Return the following lines and nothing else: the one holding "After each view, print" and all those after it in the records below, unchanged, minus any pictures.

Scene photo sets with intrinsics

-=-=-

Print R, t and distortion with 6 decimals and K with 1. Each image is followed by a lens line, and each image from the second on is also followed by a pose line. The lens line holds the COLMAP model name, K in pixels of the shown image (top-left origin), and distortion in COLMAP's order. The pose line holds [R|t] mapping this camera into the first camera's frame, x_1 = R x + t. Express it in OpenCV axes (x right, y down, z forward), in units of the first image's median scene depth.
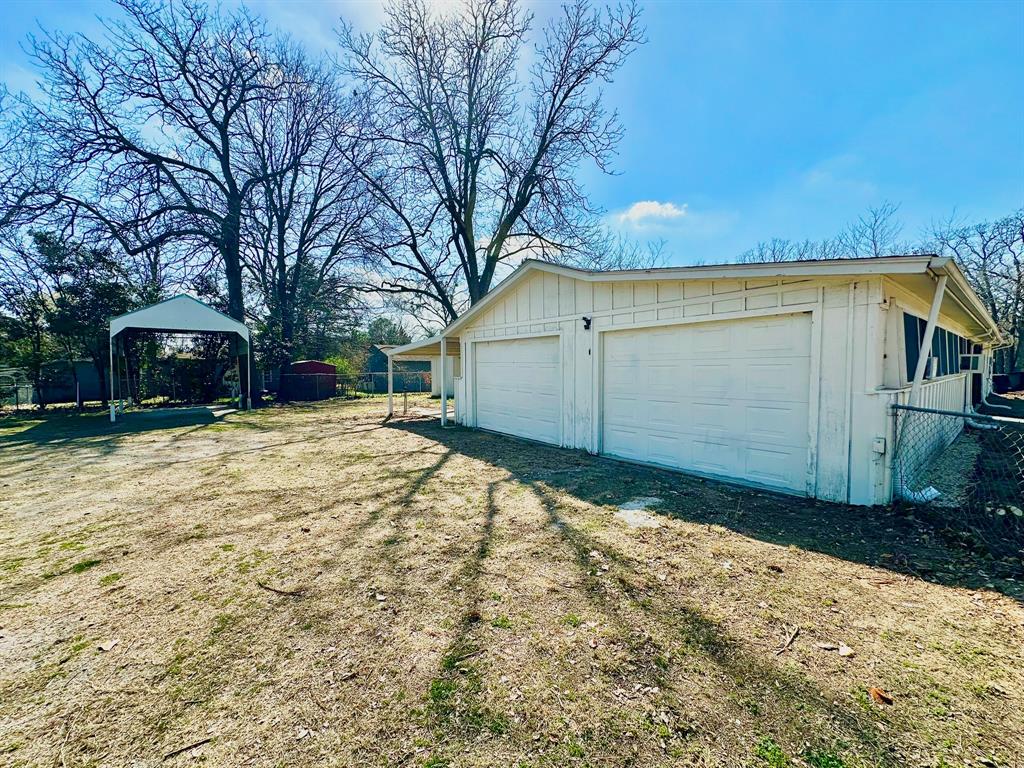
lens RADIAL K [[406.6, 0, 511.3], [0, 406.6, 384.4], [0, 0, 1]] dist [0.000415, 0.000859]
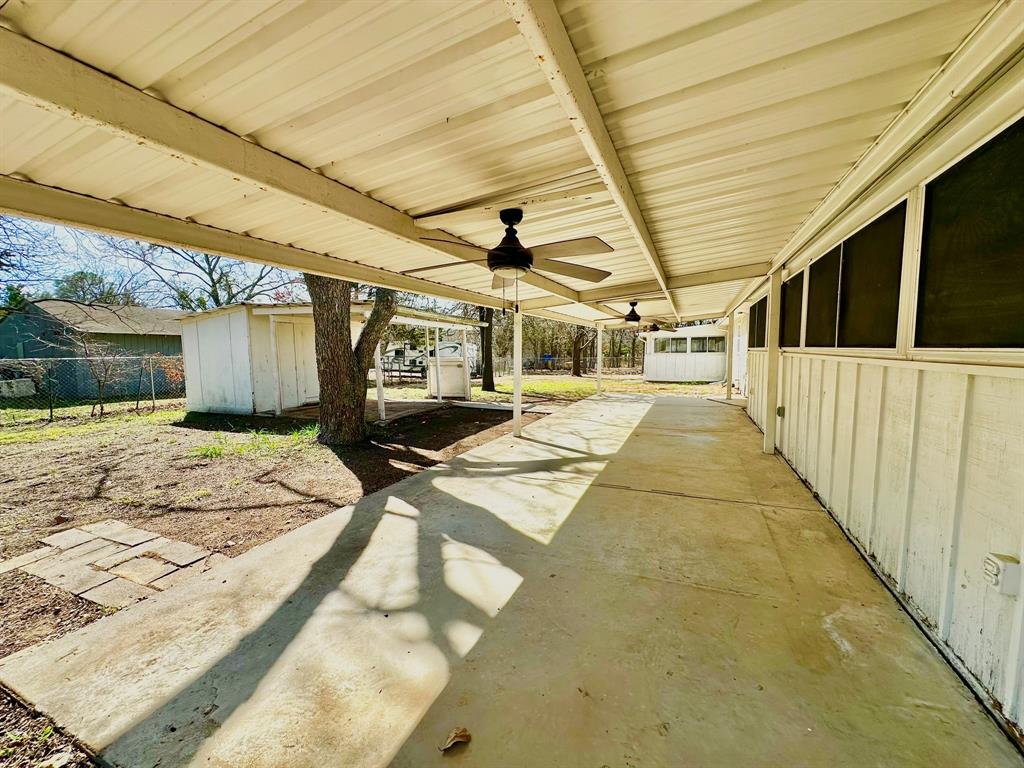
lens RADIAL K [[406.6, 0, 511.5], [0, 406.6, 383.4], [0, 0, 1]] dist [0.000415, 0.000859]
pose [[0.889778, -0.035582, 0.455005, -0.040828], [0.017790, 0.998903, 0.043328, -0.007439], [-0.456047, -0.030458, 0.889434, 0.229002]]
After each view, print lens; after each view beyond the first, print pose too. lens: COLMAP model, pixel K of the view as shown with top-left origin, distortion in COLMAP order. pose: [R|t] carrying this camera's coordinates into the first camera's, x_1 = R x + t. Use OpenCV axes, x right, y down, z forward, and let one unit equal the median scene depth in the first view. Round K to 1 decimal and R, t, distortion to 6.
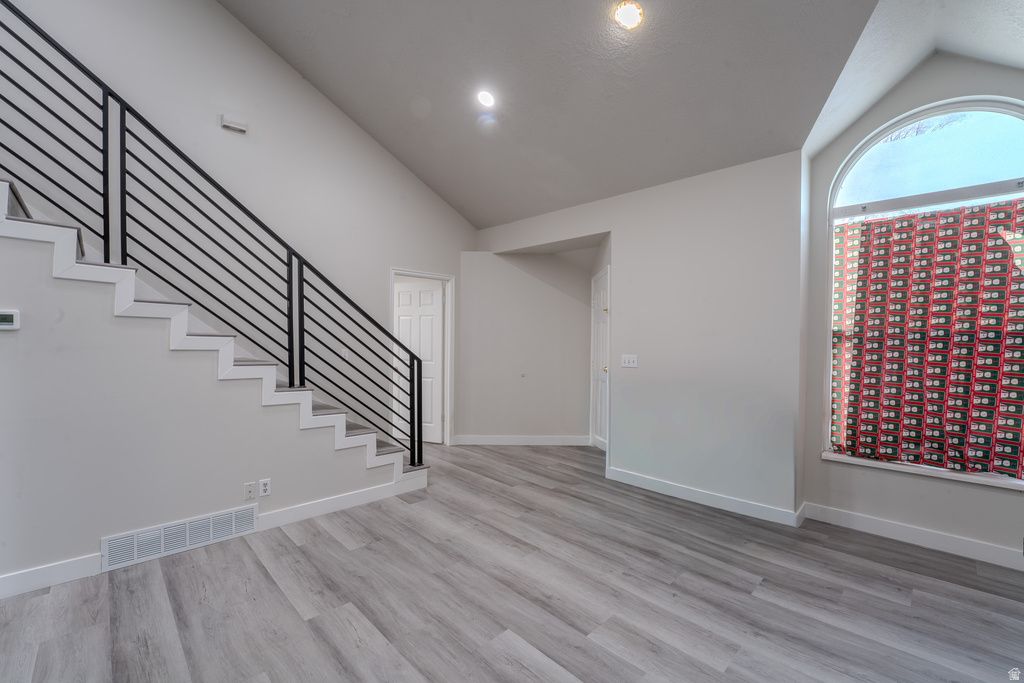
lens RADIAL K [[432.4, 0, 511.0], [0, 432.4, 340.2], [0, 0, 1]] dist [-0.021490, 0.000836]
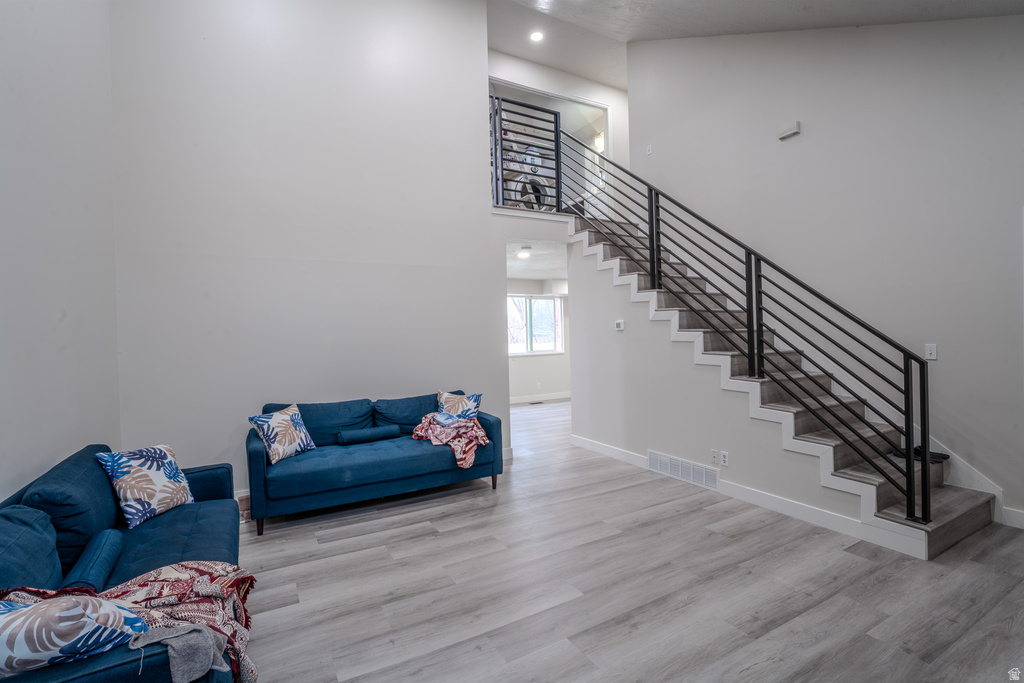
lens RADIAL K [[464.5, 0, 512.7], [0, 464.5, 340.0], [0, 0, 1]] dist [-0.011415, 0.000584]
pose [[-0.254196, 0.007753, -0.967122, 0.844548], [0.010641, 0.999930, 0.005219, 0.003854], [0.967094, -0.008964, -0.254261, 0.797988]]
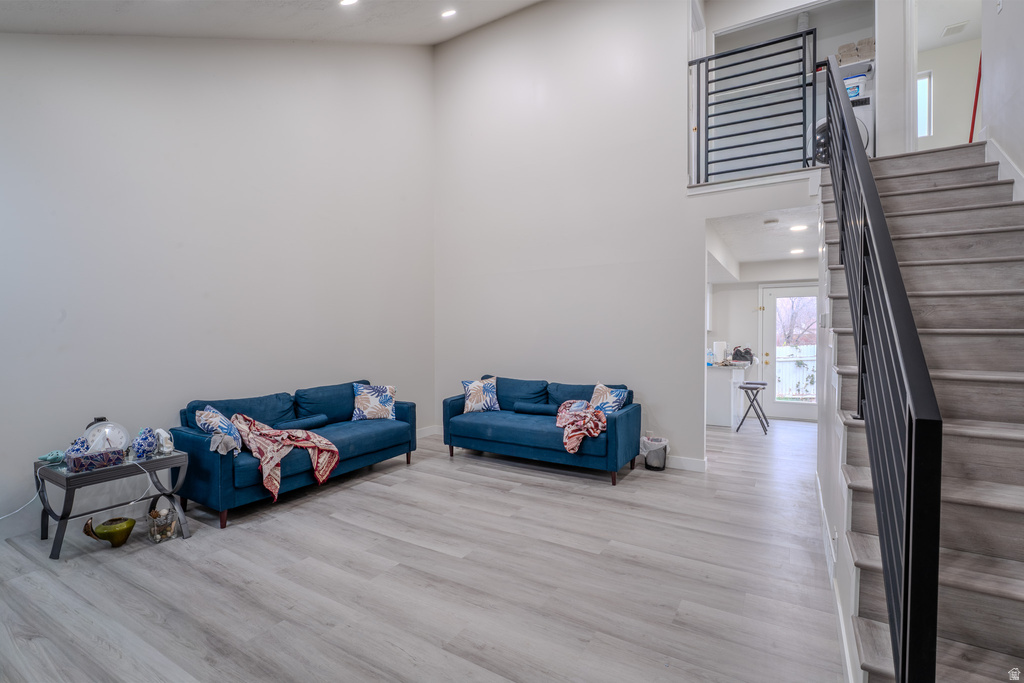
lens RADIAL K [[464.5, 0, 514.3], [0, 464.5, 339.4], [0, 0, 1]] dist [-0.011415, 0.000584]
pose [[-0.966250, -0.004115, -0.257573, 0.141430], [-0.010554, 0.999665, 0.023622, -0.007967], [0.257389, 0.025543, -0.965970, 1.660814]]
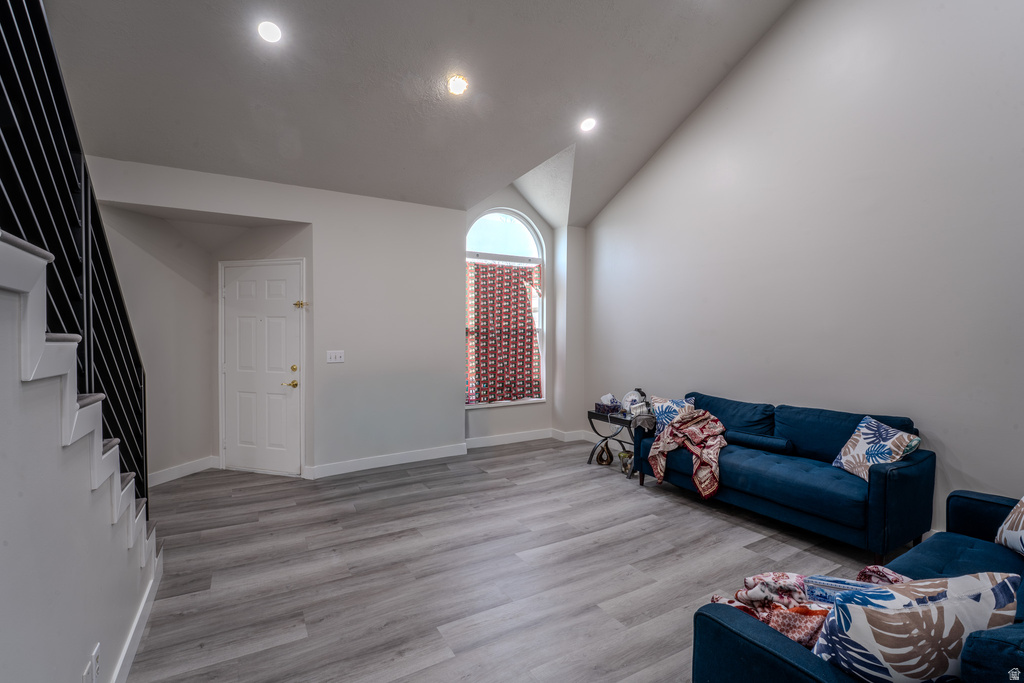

-=-=-

▶ [SOLVED EXERCISE]
After each view, print lens; after each view beyond the first, print pose too. lens: COLMAP model, pixel K of the view as shown with top-left origin, distortion in COLMAP order. pose: [R|t] carrying this camera's coordinates into the first camera's, x_1 = R x + t. Use OpenCV axes, x right, y down, z forward, and let one unit equal the median scene depth in the first view. Round K to 1 decimal and R, t, distortion to 6.
lens RADIAL K [[432.4, 0, 511.0], [0, 432.4, 340.2], [0, 0, 1]] dist [-0.021490, 0.000836]
lens RADIAL K [[464.5, 0, 512.7], [0, 464.5, 340.0], [0, 0, 1]] dist [-0.011415, 0.000584]
pose [[-0.254196, 0.007753, -0.967122, 0.844548], [0.010641, 0.999930, 0.005219, 0.003854], [0.967094, -0.008964, -0.254261, 0.797988]]
lens RADIAL K [[464.5, 0, 514.3], [0, 464.5, 339.4], [0, 0, 1]] dist [-0.011415, 0.000584]
pose [[-0.966250, -0.004115, -0.257573, 0.141430], [-0.010554, 0.999665, 0.023622, -0.007967], [0.257389, 0.025543, -0.965970, 1.660814]]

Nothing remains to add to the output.